Start of GIVEN RECORDS

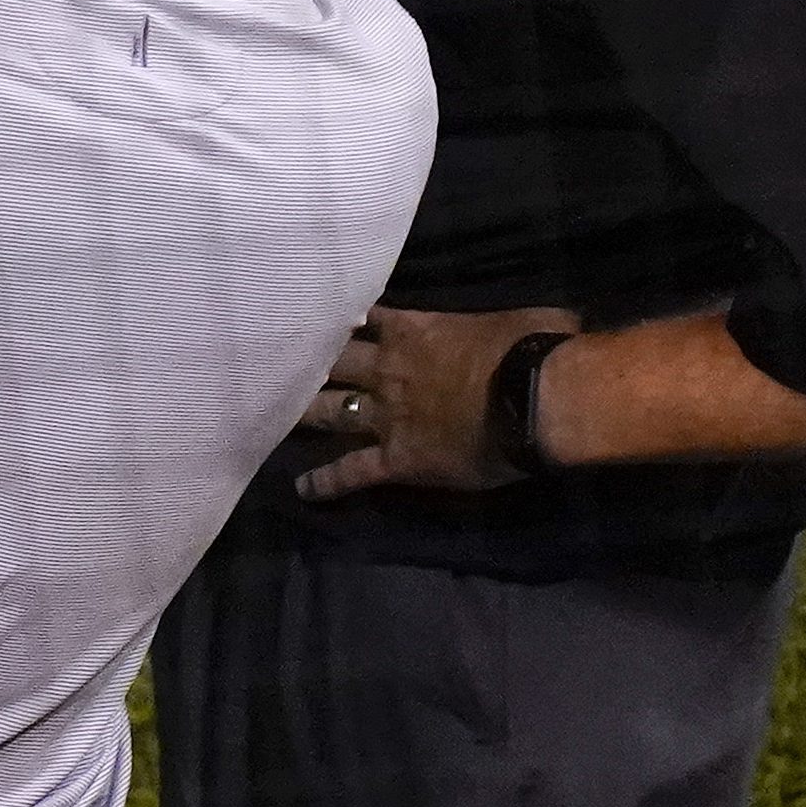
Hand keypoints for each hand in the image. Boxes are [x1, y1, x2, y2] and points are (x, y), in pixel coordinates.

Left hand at [294, 304, 579, 500]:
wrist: (534, 397)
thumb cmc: (532, 349)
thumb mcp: (513, 318)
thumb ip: (495, 321)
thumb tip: (521, 319)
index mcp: (414, 330)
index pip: (364, 319)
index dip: (339, 319)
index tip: (315, 317)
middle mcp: (388, 369)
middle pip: (333, 364)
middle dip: (306, 364)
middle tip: (275, 365)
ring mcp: (387, 414)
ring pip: (331, 411)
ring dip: (303, 413)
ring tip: (271, 416)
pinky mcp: (395, 458)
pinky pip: (351, 470)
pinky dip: (325, 481)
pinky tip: (302, 489)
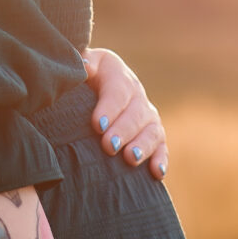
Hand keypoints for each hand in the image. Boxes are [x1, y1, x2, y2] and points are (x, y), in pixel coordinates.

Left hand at [84, 48, 168, 179]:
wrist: (88, 85)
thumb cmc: (77, 78)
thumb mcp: (77, 66)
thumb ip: (80, 65)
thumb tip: (83, 67)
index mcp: (115, 72)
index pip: (117, 89)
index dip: (109, 108)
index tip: (97, 125)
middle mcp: (136, 93)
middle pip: (135, 112)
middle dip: (123, 130)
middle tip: (109, 146)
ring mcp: (146, 115)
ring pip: (151, 130)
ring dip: (143, 145)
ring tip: (131, 158)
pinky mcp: (152, 134)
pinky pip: (160, 147)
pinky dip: (160, 159)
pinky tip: (157, 173)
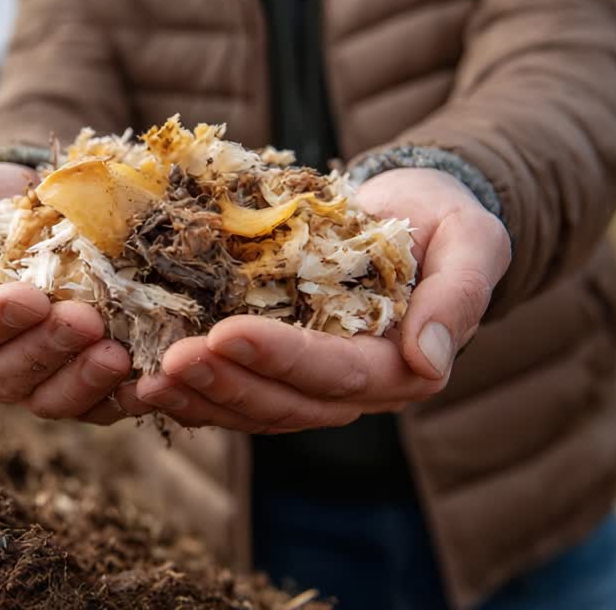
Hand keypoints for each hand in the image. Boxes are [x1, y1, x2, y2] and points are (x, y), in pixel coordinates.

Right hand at [0, 163, 137, 424]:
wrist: (55, 205)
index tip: (31, 298)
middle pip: (4, 376)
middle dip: (47, 350)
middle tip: (85, 321)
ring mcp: (35, 380)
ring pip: (49, 401)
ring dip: (83, 382)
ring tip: (117, 354)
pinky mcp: (80, 388)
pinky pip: (98, 408)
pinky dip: (123, 401)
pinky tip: (148, 382)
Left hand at [136, 168, 511, 433]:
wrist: (413, 210)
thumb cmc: (445, 223)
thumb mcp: (472, 243)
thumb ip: (459, 298)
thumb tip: (430, 363)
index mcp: (399, 367)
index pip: (336, 374)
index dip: (281, 359)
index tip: (227, 334)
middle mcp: (351, 389)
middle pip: (283, 402)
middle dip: (225, 383)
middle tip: (169, 361)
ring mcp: (307, 381)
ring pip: (249, 406)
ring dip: (197, 396)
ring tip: (146, 378)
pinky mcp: (274, 366)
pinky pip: (231, 389)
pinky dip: (190, 388)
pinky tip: (143, 376)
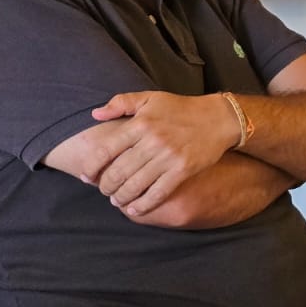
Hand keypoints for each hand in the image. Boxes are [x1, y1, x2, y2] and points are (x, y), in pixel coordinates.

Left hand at [87, 91, 241, 216]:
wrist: (219, 119)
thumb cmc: (182, 108)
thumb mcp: (151, 98)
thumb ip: (121, 102)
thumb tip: (95, 114)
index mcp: (141, 124)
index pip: (106, 150)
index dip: (91, 167)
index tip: (86, 176)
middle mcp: (152, 141)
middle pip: (118, 172)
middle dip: (105, 186)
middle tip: (104, 190)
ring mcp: (168, 157)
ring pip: (135, 185)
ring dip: (120, 197)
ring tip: (116, 200)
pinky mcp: (182, 170)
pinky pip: (158, 193)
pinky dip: (143, 204)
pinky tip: (134, 208)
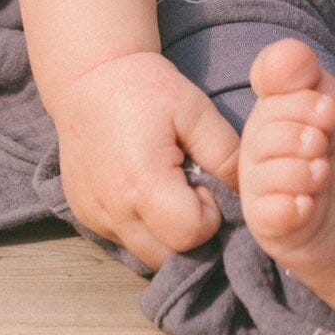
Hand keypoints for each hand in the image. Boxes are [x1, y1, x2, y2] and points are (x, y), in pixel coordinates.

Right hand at [51, 50, 241, 271]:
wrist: (89, 77)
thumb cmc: (146, 88)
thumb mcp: (196, 110)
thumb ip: (227, 155)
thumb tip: (249, 196)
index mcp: (143, 184)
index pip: (191, 236)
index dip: (208, 214)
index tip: (201, 181)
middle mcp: (113, 210)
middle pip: (169, 257)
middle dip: (189, 232)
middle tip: (187, 187)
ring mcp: (94, 218)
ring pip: (145, 256)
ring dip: (165, 234)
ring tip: (166, 188)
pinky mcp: (84, 216)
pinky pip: (125, 241)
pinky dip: (143, 228)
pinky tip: (144, 191)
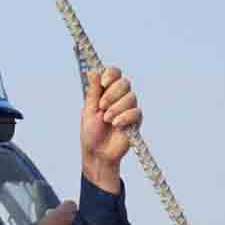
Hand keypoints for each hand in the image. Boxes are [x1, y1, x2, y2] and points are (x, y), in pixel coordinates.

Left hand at [79, 66, 141, 192]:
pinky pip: (136, 112)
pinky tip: (116, 125)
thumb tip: (92, 71)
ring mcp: (128, 108)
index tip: (103, 82)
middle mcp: (119, 97)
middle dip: (112, 94)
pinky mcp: (136, 120)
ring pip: (130, 97)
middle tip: (102, 107)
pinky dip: (125, 117)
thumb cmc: (91, 133)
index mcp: (106, 92)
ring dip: (116, 108)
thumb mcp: (88, 110)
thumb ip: (93, 91)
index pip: (114, 73)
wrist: (98, 153)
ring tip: (107, 120)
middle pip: (124, 82)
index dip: (111, 74)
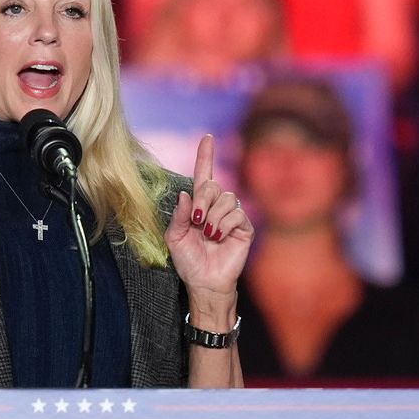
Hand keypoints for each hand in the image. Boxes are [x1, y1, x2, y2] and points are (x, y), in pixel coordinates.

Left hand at [164, 134, 254, 299]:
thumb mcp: (174, 237)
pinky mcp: (244, 227)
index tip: (207, 137)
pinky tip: (218, 237)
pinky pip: (236, 214)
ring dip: (213, 216)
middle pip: (213, 186)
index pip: (204, 174)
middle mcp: (217, 206)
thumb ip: (179, 214)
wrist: (203, 281)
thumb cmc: (188, 260)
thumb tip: (186, 193)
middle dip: (202, 200)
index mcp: (199, 205)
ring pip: (226, 199)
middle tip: (196, 219)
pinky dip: (224, 224)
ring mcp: (232, 216)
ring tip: (208, 234)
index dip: (206, 155)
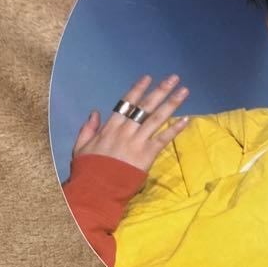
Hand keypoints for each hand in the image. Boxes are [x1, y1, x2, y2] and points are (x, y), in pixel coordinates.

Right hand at [72, 74, 190, 172]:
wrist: (97, 189)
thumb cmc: (88, 169)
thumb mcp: (81, 147)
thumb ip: (88, 128)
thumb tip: (95, 112)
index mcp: (110, 127)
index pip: (127, 103)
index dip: (138, 89)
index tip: (148, 78)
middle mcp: (126, 131)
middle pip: (146, 106)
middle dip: (161, 90)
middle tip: (174, 78)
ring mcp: (137, 142)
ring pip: (157, 118)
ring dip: (172, 104)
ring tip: (184, 91)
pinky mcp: (147, 155)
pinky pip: (163, 139)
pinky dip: (175, 129)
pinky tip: (186, 119)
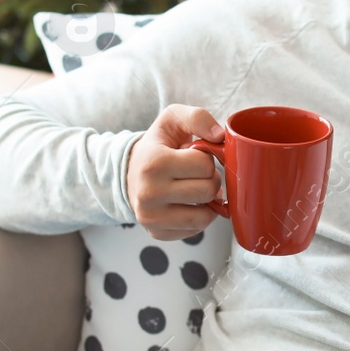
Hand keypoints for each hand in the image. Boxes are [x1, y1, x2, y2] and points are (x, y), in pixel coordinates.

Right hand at [125, 104, 225, 239]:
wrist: (130, 172)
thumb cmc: (157, 146)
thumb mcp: (172, 120)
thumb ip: (198, 118)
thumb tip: (220, 136)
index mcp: (154, 163)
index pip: (205, 165)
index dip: (206, 159)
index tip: (194, 157)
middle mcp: (149, 193)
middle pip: (208, 191)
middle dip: (210, 180)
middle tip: (197, 174)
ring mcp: (152, 217)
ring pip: (205, 216)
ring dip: (207, 201)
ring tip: (193, 188)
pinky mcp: (158, 233)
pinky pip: (196, 230)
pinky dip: (197, 217)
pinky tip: (186, 203)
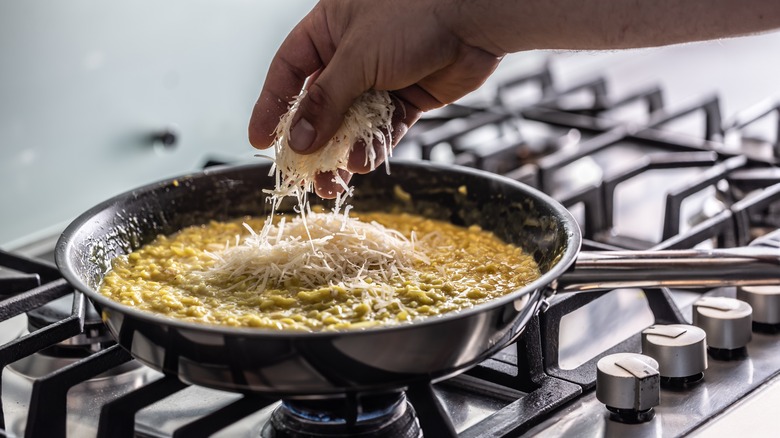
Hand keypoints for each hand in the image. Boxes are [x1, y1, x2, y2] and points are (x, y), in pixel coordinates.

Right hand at [248, 0, 503, 197]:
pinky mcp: (408, 98)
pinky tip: (365, 160)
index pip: (288, 71)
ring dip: (342, 153)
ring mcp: (381, 78)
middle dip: (312, 142)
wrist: (475, 16)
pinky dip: (374, 146)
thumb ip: (326, 101)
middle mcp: (352, 55)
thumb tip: (299, 140)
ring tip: (334, 182)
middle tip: (303, 175)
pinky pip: (383, 129)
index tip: (261, 140)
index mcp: (329, 30)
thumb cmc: (414, 14)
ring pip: (352, 123)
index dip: (271, 106)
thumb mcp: (358, 57)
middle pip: (321, 105)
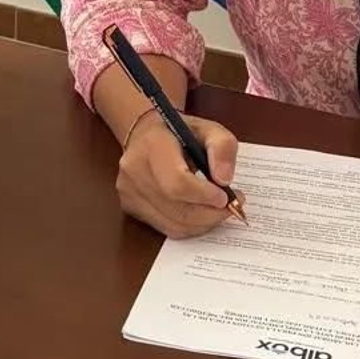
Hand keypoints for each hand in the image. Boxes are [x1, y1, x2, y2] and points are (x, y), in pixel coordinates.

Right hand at [116, 115, 242, 238]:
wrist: (145, 135)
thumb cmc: (179, 133)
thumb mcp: (208, 129)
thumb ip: (222, 148)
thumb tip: (224, 180)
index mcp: (152, 145)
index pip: (177, 182)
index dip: (205, 196)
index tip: (226, 196)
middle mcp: (135, 170)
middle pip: (177, 209)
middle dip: (211, 214)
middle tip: (230, 207)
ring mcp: (129, 191)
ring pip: (174, 224)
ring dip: (203, 223)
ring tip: (217, 209)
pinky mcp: (130, 207)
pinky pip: (166, 229)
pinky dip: (190, 227)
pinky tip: (200, 214)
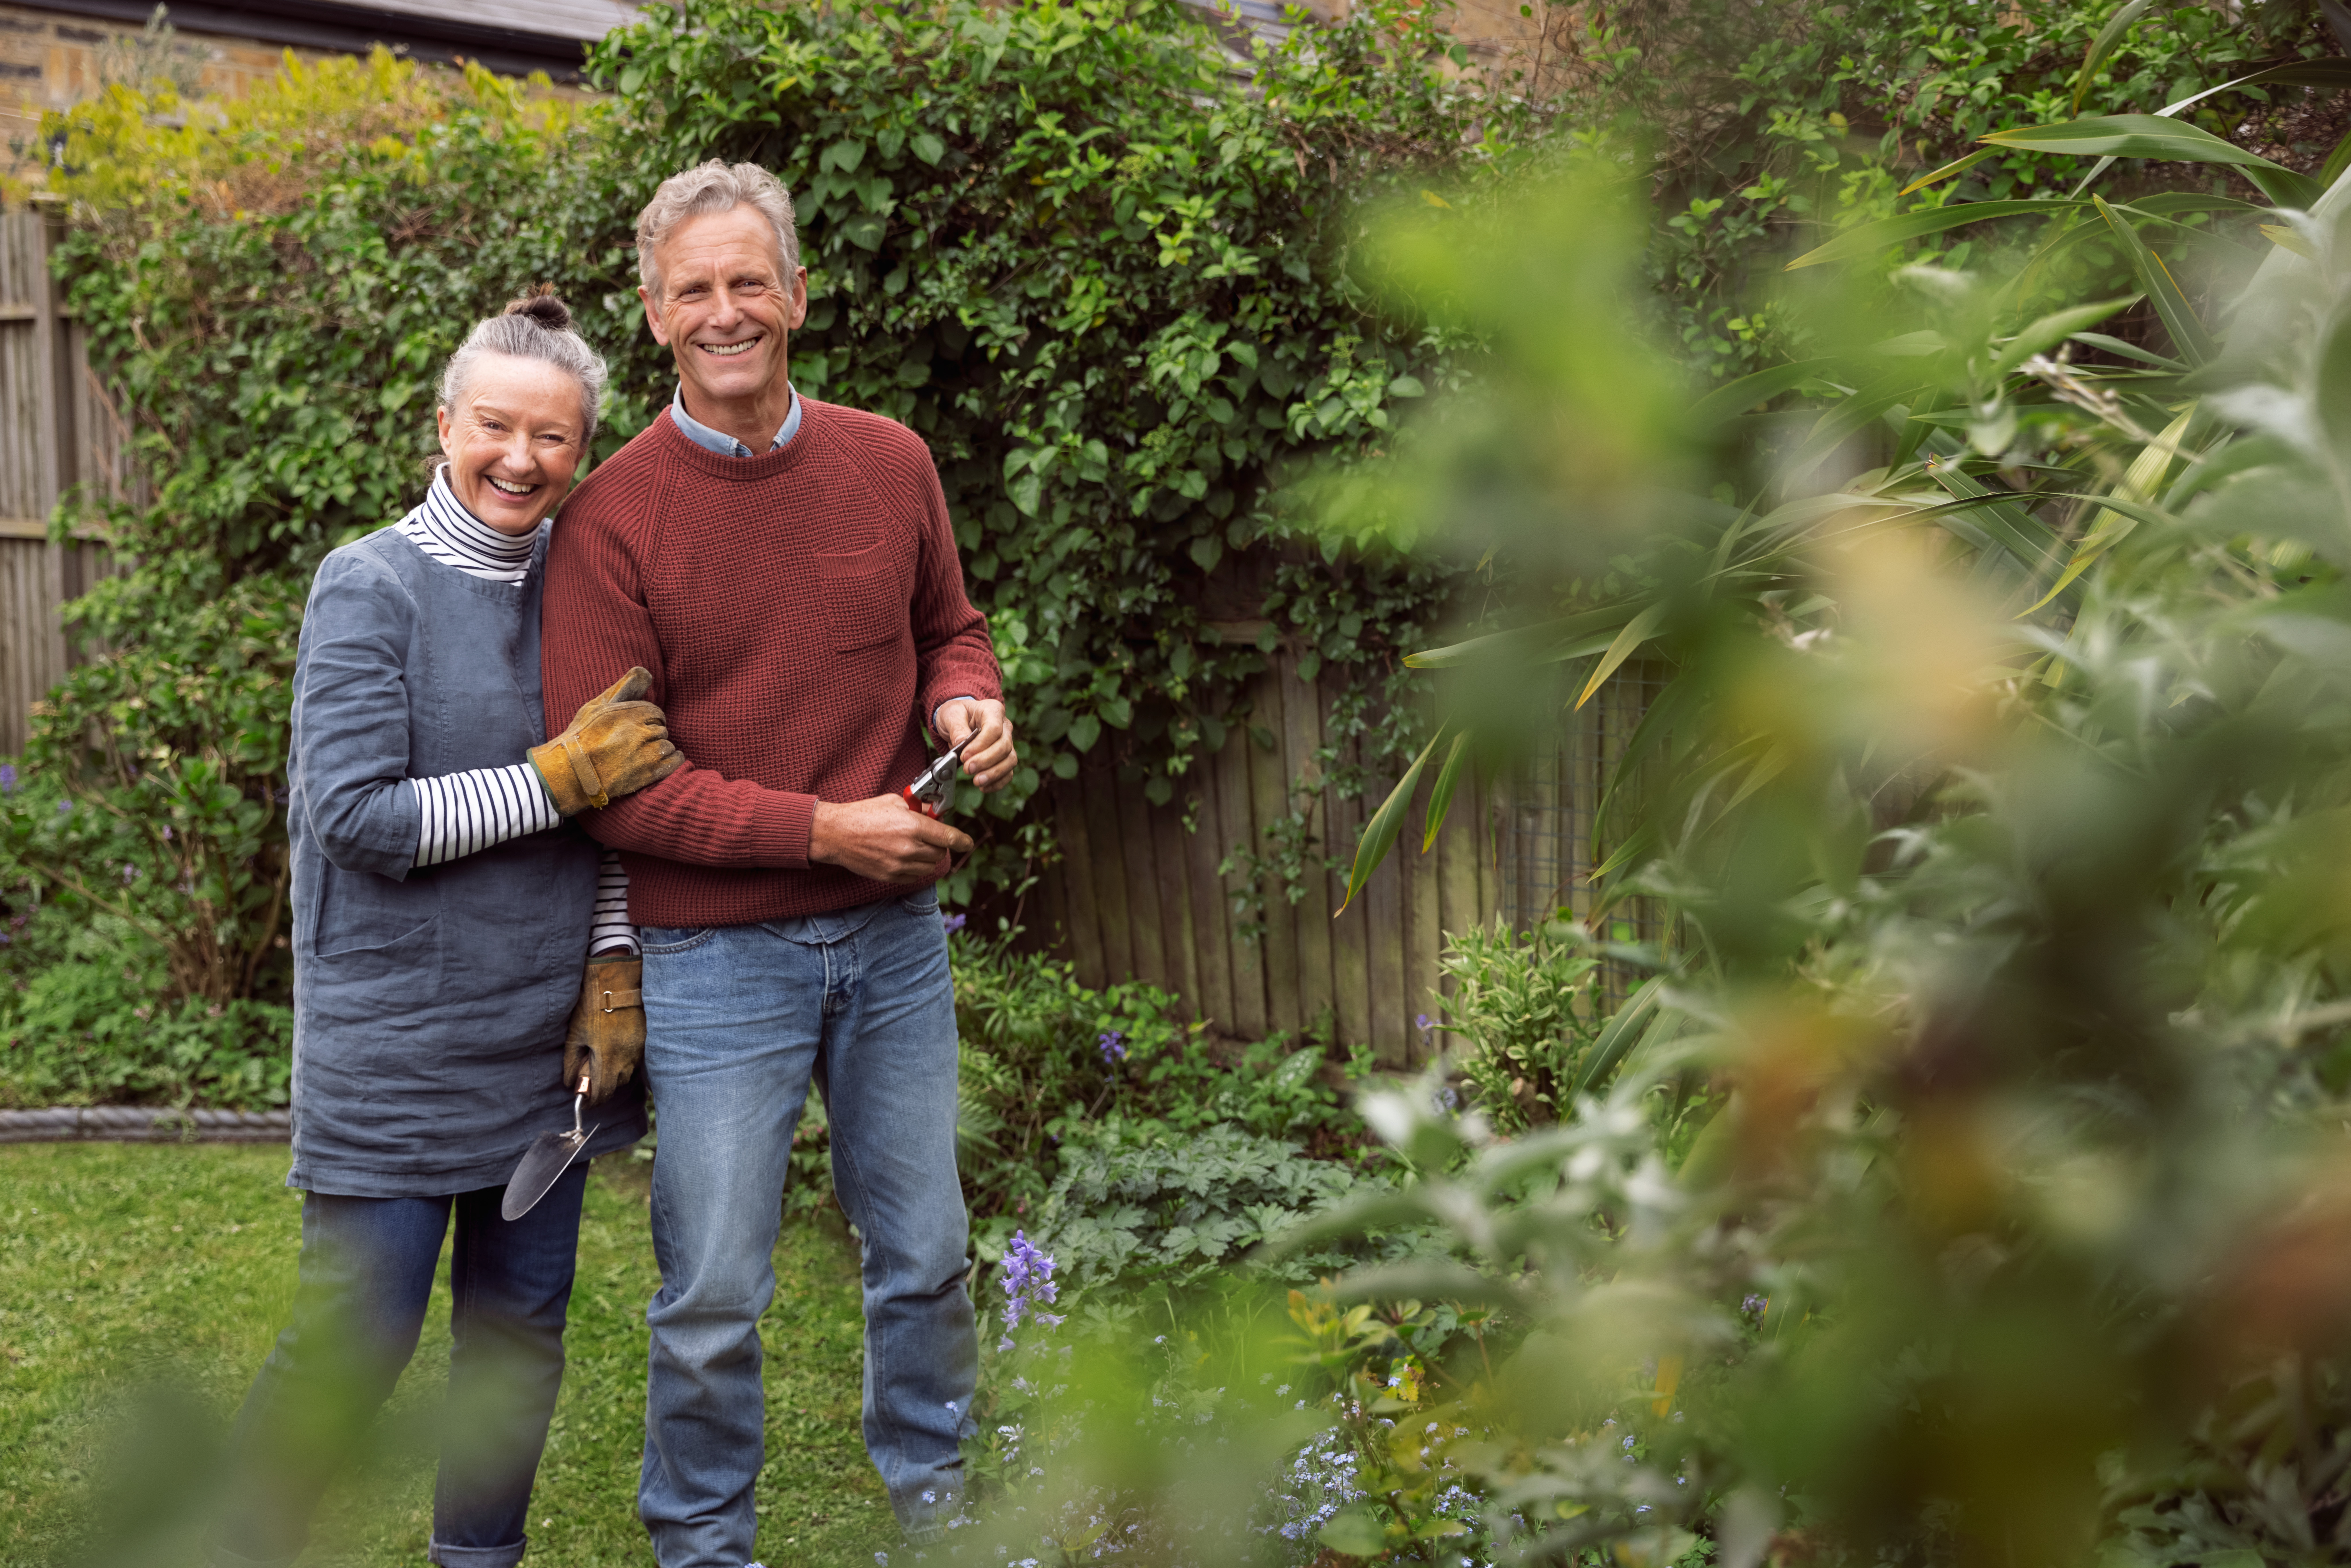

End of GIVEN RECORDS

▶ [YOUR OBJECTIVE]: Your task is to find every line above containing the word "Right" and copy it.

▶ [EXPECTED ANSWER]:
Right hand at [0, 163, 137, 424]:
Right hand at [51, 50, 241, 271]:
Right hand at [72, 74, 190, 172]:
Right hand at [125, 104, 225, 239]:
Right hand at [248, 0, 503, 197]:
Right hand at [116, 115, 242, 238]:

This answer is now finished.